Some data:
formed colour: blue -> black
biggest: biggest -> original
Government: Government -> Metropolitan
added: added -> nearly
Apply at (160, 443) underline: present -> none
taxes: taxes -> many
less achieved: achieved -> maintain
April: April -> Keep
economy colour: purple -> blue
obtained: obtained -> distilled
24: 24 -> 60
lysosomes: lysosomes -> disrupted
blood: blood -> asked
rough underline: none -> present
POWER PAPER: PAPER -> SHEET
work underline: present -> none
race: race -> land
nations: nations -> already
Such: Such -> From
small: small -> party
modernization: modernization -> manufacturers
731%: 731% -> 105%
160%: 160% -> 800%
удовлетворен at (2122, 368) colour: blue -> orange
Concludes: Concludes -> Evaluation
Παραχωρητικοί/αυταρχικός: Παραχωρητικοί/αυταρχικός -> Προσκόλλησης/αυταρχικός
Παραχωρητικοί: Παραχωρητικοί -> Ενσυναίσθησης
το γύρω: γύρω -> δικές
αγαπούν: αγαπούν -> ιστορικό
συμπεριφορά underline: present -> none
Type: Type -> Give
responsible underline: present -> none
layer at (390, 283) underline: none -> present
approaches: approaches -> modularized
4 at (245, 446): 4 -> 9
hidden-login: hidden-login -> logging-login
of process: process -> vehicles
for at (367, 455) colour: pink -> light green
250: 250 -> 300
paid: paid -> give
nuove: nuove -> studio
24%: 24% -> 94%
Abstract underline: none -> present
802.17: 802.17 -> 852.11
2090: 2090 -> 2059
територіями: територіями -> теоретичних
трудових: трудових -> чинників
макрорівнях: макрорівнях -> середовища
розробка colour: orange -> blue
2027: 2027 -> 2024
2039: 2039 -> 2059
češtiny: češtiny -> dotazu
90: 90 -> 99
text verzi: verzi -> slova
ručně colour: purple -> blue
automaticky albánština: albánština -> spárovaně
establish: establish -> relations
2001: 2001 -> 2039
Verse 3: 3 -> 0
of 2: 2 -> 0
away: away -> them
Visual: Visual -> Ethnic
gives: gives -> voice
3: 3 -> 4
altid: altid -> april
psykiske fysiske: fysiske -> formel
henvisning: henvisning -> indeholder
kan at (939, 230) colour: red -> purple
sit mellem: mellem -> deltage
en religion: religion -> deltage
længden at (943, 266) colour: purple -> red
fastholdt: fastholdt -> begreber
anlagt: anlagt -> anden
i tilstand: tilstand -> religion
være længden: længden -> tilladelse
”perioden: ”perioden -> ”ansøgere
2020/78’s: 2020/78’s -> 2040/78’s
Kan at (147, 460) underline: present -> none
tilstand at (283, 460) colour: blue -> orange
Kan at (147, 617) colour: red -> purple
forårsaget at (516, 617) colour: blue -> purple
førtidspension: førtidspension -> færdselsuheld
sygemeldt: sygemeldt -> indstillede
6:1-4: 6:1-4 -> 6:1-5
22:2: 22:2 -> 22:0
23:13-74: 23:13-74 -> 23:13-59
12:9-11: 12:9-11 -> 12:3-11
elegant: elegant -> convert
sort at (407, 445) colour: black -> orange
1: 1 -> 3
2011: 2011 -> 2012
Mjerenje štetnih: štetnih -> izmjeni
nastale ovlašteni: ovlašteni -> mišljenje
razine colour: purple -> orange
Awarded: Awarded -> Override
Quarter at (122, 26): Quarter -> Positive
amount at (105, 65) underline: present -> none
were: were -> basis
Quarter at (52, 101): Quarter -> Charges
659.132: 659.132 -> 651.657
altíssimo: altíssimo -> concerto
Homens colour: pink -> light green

TASK OBJECTIVE: Give back every line of the data above, unchanged and in the same order.

TASK SOLUTION:
formed colour: blue -> black
biggest: biggest -> original
Government: Government -> Metropolitan
added: added -> nearly
Apply at (160, 443) underline: present -> none
taxes: taxes -> many
less achieved: achieved -> maintain
April: April -> Keep
economy colour: purple -> blue
obtained: obtained -> distilled
24: 24 -> 60
lysosomes: lysosomes -> disrupted
blood: blood -> asked
rough underline: none -> present
POWER PAPER: PAPER -> SHEET
work underline: present -> none
race: race -> land
nations: nations -> already
Such: Such -> From
small: small -> party
modernization: modernization -> manufacturers
731%: 731% -> 105%
160%: 160% -> 800%
удовлетворен at (2122, 368) colour: blue -> orange
Concludes: Concludes -> Evaluation
Παραχωρητικοί/αυταρχικός: Παραχωρητικοί/αυταρχικός -> Προσκόλλησης/αυταρχικός
Παραχωρητικοί: Παραχωρητικοί -> Ενσυναίσθησης
το γύρω: γύρω -> δικές
αγαπούν: αγαπούν -> ιστορικό
συμπεριφορά underline: present -> none
Type: Type -> Give
responsible underline: present -> none
layer at (390, 283) underline: none -> present
approaches: approaches -> modularized
4 at (245, 446): 4 -> 9
hidden-login: hidden-login -> logging-login
of process: process -> vehicles
for at (367, 455) colour: pink -> light green
250: 250 -> 300
paid: paid -> give
nuove: nuove -> studio
24%: 24% -> 94%
Abstract underline: none -> present
802.17: 802.17 -> 852.11
2090: 2090 -> 2059
територіями: територіями -> теоретичних
трудових: трудових -> чинників
макрорівнях: макрорівнях -> середовища
розробка colour: orange -> blue
2027: 2027 -> 2024
2039: 2039 -> 2059
češtiny: češtiny -> dotazu
90: 90 -> 99
text verzi: verzi -> slova
ručně colour: purple -> blue
automaticky albánština: albánština -> spárovaně
establish: establish -> relations
2001: 2001 -> 2039
Verse 3: 3 -> 0
of 2: 2 -> 0
away: away -> them
Visual: Visual -> Ethnic
gives: gives -> voice
3: 3 -> 4
altid: altid -> april
psykiske fysiske: fysiske -> formel
henvisning: henvisning -> indeholder
kan at (939, 230) colour: red -> purple
sit mellem: mellem -> deltage
en religion: religion -> deltage
længden at (943, 266) colour: purple -> red
fastholdt: fastholdt -> begreber
anlagt: anlagt -> anden
i tilstand: tilstand -> religion
være længden: længden -> tilladelse
”perioden: ”perioden -> ”ansøgere
2020/78’s: 2020/78’s -> 2040/78’s
Kan at (147, 460) underline: present -> none
tilstand at (283, 460) colour: blue -> orange
Kan at (147, 617) colour: red -> purple
forårsaget at (516, 617) colour: blue -> purple
førtidspension: førtidspension -> færdselsuheld
sygemeldt: sygemeldt -> indstillede
6:1-4: 6:1-4 -> 6:1-5
22:2: 22:2 -> 22:0
23:13-74: 23:13-74 -> 23:13-59
12:9-11: 12:9-11 -> 12:3-11
elegant: elegant -> convert
sort at (407, 445) colour: black -> orange
1: 1 -> 3
2011: 2011 -> 2012
Mjerenje štetnih: štetnih -> izmjeni
nastale ovlašteni: ovlašteni -> mišljenje
razine colour: purple -> orange
Awarded: Awarded -> Override
Quarter at (122, 26): Quarter -> Positive
amount at (105, 65) underline: present -> none
were: were -> basis
Quarter at (52, 101): Quarter -> Charges
659.132: 659.132 -> 651.657
altíssimo: altíssimo -> concerto
Homens colour: pink -> light green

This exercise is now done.